After the surviving Haida had moved away from ancestral sites in Gwaii Haanas, visitors vandalized and damaged the ancestral monuments that remained at Haida villages. The faces of Haida ancestors were torn from monumental poles with chainsaws, and others were cut down and carried away as private trophies. Haida citizens responded by volunteering to watch over Haida villages throughout Gwaii Haanas. In 1981, the Council of the Haida Nation (the Haida national government) and the Skidegate Band Council officially established the Haida Gwaii Watchmen program to monitor access to Haida villages, including K’uuna Llnagaay (Skedans), T’aanuu Llnagaay (Tanu), Hlk’yah GawGa (Windy Bay), Gandll K’in Gwaay.yaay (Hotspring Island), and SGang Gwaay Llnagaay (Anthony Island).
Having witnessed the destruction caused by clear-cut logging in Gwaii Haanas, Haida were alarmed when, in 1975, a company called Rayonier began logging Tllga kun Gwaay.yaay (Lyell Island) contrary to previous government promises. The work continued in 1985 under Western Forest Products — a company in which the majority of British Columbia’s provincial Cabinet, including Premier Bill Bennett, held shares.

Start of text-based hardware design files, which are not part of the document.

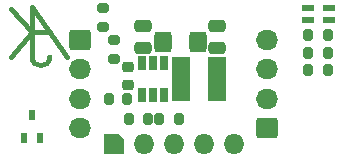
<source format=gbr>
%TF.GenerationSoftware,KiCad,Pcbnew,(6.0.5-0)*%
%TF.CreationDate,2022-06-27T09:39:38+01:00*%
%TF.ProjectId,M125,4d313235-2e6b-4696-9361-645f70636258,1*%
%TF.SameCoordinates,Original*%
%TF.FileFunction,Soldermask,Bot*%
%TF.FilePolarity,Negative*%
%FSLAX46Y46*%
G04 Gerber Fmt 4.6, Leading zero omitted, Abs format (unit mm)*
G04 Created by KiCad (PCBNEW (6.0.5-0)) date 2022-06-27 09:39:38*
%MOMM*%
%LPD*%
G01*
G04 APERTURE LIST*
G04 Aperture macros list*
%AMRoundRect*
0 Rectangle with rounded corners*
0 $1 Rounding radius*
0 $2 $3 $4 $5 $6 $7 $8 $9 X,Y pos of 4 corners*
0 Add a 4 corners polygon primitive as box body*
4,1,4,$2,$3,$4,$5,$6,$7,$8,$9,$2,$3,0*
0 Add four circle primitives for the rounded corners*
1,1,$1+$1,$2,$3*
1,1,$1+$1,$4,$5*
1,1,$1+$1,$6,$7*
1,1,$1+$1,$8,$9*
0 Add four rect primitives between the rounded corners*
20,1,$1+$1,$2,$3,$4,$5,0*
20,1,$1+$1,$4,$5,$6,$7,0*
20,1,$1+$1,$6,$7,$8,$9,0*
20,1,$1+$1,$8,$9,$2,$3,0*%
%AMFreePoly0*
4,1,14,0.857071,0.857071,0.860000,0.850000,0.860000,-0.850000,0.857071,-0.857071,0.850000,-0.860000,-0.340000,-0.860000,-0.347071,-0.857071,-0.857071,-0.347071,-0.860000,-0.340000,-0.860000,0.850000,-0.857071,0.857071,-0.850000,0.860000,0.850000,0.860000,0.857071,0.857071,0.857071,0.857071,$1*%
G04 Aperture macros list end*
%ADD10C,0.450000*%
%ADD11RoundRect,0.260000X-0.675000X0.600000X-0.675000X-0.600000X0.675000X-0.600000X0.675000X0.600000X0*%
%ADD12O,1.870000X1.720000*%
%ADD13RoundRect,0.260000X0.675000X-0.600000X0.675000X0.600000X-0.675000X0.600000X-0.675000X-0.600000X0*%
%ADD14FreePoly0,180.000000*%
%ADD15O,1.720000X1.720000*%
%ADD16RoundRect,0.210000X0.200000X0.275000X-0.200000X0.275000X-0.200000X-0.275000X0.200000X-0.275000X0*%
%ADD17RoundRect,0.210000X-0.200000X-0.275000X0.200000X-0.275000X0.200000X0.275000X-0.200000X0.275000X0*%
%ADD18RoundRect,0.010000X-0.300000X0.550000X-0.300000X-0.550000X0.300000X-0.550000X0.300000X0.550000X0*%
%ADD19RoundRect,0.010000X-0.712500X1.850000X-0.712500X-1.850000X0.712500X-1.850000X0.712500X1.850000X0*%
%ADD20RoundRect,0.259375X-0.463125X-0.625625X0.463125X-0.625625X0.463125X0.625625X-0.463125X0.625625X0*%
%ADD21RoundRect,0.235000X-0.250000X0.225000X-0.250000X-0.225000X0.250000X-0.225000X0.250000X0.225000X0*%
%ADD22RoundRect,0.260000X0.475000X-0.250000X0.475000X0.250000X-0.475000X0.250000X-0.475000X-0.250000X0*%
%ADD23RoundRect,0.210000X-0.275000X0.200000X-0.275000X-0.200000X0.275000X-0.200000X0.275000X0.200000X0*%
%ADD24RoundRect,0.010000X0.425000X0.250000X-0.425000X0.250000X-0.425000X-0.250000X0.425000X-0.250000X0*%
%ADD25RoundRect,0.210000X0.275000X-0.200000X0.275000X0.200000X-0.275000X0.200000X-0.275000X-0.200000X0*%
%ADD26RoundRect,0.010000X0.225000X0.350000X-0.225000X0.350000X-0.225000X-0.350000X0.225000X-0.350000X0*%
G04 APERTURE END LIST*
D10*
%TO.C,REF\u002A\u002A*%
X88000000Y-39425000D02*
X91000000Y-43625000D01*
X86200000Y-39525000D02*
X88000000Y-41525000D01*
X88000000Y-41525000D02*
X89500000Y-41525000D01*
X88000000Y-39425000D02*
X88000000Y-43625000D01*
X88000000Y-41525000D02*
X86200000Y-43625000D01*
X88000000Y-43625000D02*
G75*
G03*
X89500000Y-43625000I750000J0D01*
G01*
%TD*%
D11*
%TO.C,J1*%
X92100000Y-42150000D03*
D12*
X92100000Y-44650000D03*
X92100000Y-47150000D03*
X92100000Y-49650000D03*
%TD*%
D13*
%TO.C,J2*%
X107900000Y-49650000D03*
D12*
X107900000Y-47150000D03*
X107900000Y-44650000D03*
X107900000Y-42150000D03*
%TD*%
D14*
%TO.C,J3*%
X94920000Y-51000000D03*
D15*
X97460000Y-51000000D03*
X100000000Y-51000000D03*
X102540000Y-51000000D03*
X105080000Y-51000000D03*
%TD*%
D16*
%TO.C,R2*%
X111400000Y-44750000D03*
X113050000Y-44750000D03*
%TD*%
%TO.C,C1*%
X96075000Y-47200000D03*
X94525000Y-47200000D03*
%TD*%
D17*
%TO.C,R6*%
X96175000Y-48900000D03*
X97825000Y-48900000D03*
%TD*%
D16*
%TO.C,R5*%
X100425000Y-48900000D03*
X98775000Y-48900000D03*
%TD*%
D18*
%TO.C,U2*%
X99200000Y-44150000D03*
X99200000Y-46850000D03*
D19*
X100650000Y-45450000D03*
D20*
X99047500Y-42330000D03*
D21*
X96150000Y-44475000D03*
X96150000Y-46025000D03*
D18*
X97300000Y-44150000D03*
X98250000Y-44150000D03*
D22*
X97400000Y-42900000D03*
D18*
X98250000Y-46850000D03*
D22*
X97400000Y-41000000D03*
X103650000Y-41000000D03*
D20*
X102012500Y-42330000D03*
D22*
X103650000Y-42900000D03*
D19*
X103650000Y-45450000D03*
D18*
X97300000Y-46850000D03*
%TD*%
D16*
%TO.C,R1*%
X111400000Y-41750000D03*
X113050000Y-41750000D03*
%TD*%
%TO.C,R3*%
X111400000Y-43250000D03*
X113050000Y-43250000D03*
%TD*%
D23*
%TO.C,R4*%
X94900000Y-42175000D03*
X94900000Y-43825000D03*
%TD*%
D24*
%TO.C,D1*%
X111350000Y-40500000D03*
X113100000Y-40500000D03*
X113100000Y-39500000D03*
X111350000Y-39500000D03*
%TD*%
D25*
%TO.C,C2*%
X93990000Y-41055000D03*
X93990000Y-39505000D03*
%TD*%
D26*
%TO.C,Q1*%
X88650000Y-50500000D03*
X87350000Y-50500000D03*
X88000000Y-48500000D03*
%TD*%
M02*

</source>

In response, in October 1985, Haida citizens set up camp in Hlk’yah GawGa (Windy Bay) and blocked access to the logging road. As a way of officially supporting their resistance, the Council of the Haida Nation also designated Gwaii Haanas land and marine areas as a Haida Heritage Site. Canada responded by posting 25 RCMP officers nearby at Frank Beban’s logging camp.
On 16 November, RCMP officers enforced an injunction, arresting 17 Haida elders. Arrests continued throughout November as Haida continued to protest logging activity. Of the 72 Haida arrested during that time, 11 were convicted of contempt of court in 1986. That same year, Minister of Environment Tom McMillan made an announcement at a celebration feast for the paddlers who brought Loo Taas, the canoe carved by Iihljuwaas (Bill Reid), home from Expo 86. In his speech, the Minister promised that the federal and provincial governments would designate 1,470 km2 of the southern islands of Haida Gwaii as a national park reserve, with the island of Gwaii Haanas accounting for the largest portion of the area.
Over the next 15 years, the Council of the Haida Nation, Canada, and the Province of British Columbia signed the following agreements: the 1988 South Moresby Agreement, to designate Gwaii Haanas as a national park reserve pending the settlement of Aboriginal rights and title; the 1993 Gwaii Haanas Agreement, to set out the government-to-government and management relationship for Gwaii Haanas; the 2009 Kunst’aa Guu–Kunst’aayah Reconciliation Protocol, to reconcile Haida and Crown titles; and the 2010 Gwaii Haanas Marine Agreement, to conserve the marine ecosystem. This series of protocols and management agreements formally established the Gwaii Haanas National Park Reserve, National Marine Conservation Area Reserve, and Haida Heritage Site, protecting it “from mountaintop to seafloor.”
In August 2013, the Haida Nation and Canada together raised the Legacy Pole and feasted to honour the Gwaii Haanas Agreement’s 20th anniversary. It was the first monumental pole to be raised in Gwaii Haanas in over 130 years. At 13 metres high, it overlooks Hlk’yah GawGa (Windy Bay), the place where Haida protesters originally gathered in 1985 to halt logging — a crucial step toward establishing the conservation and Haida heritage area.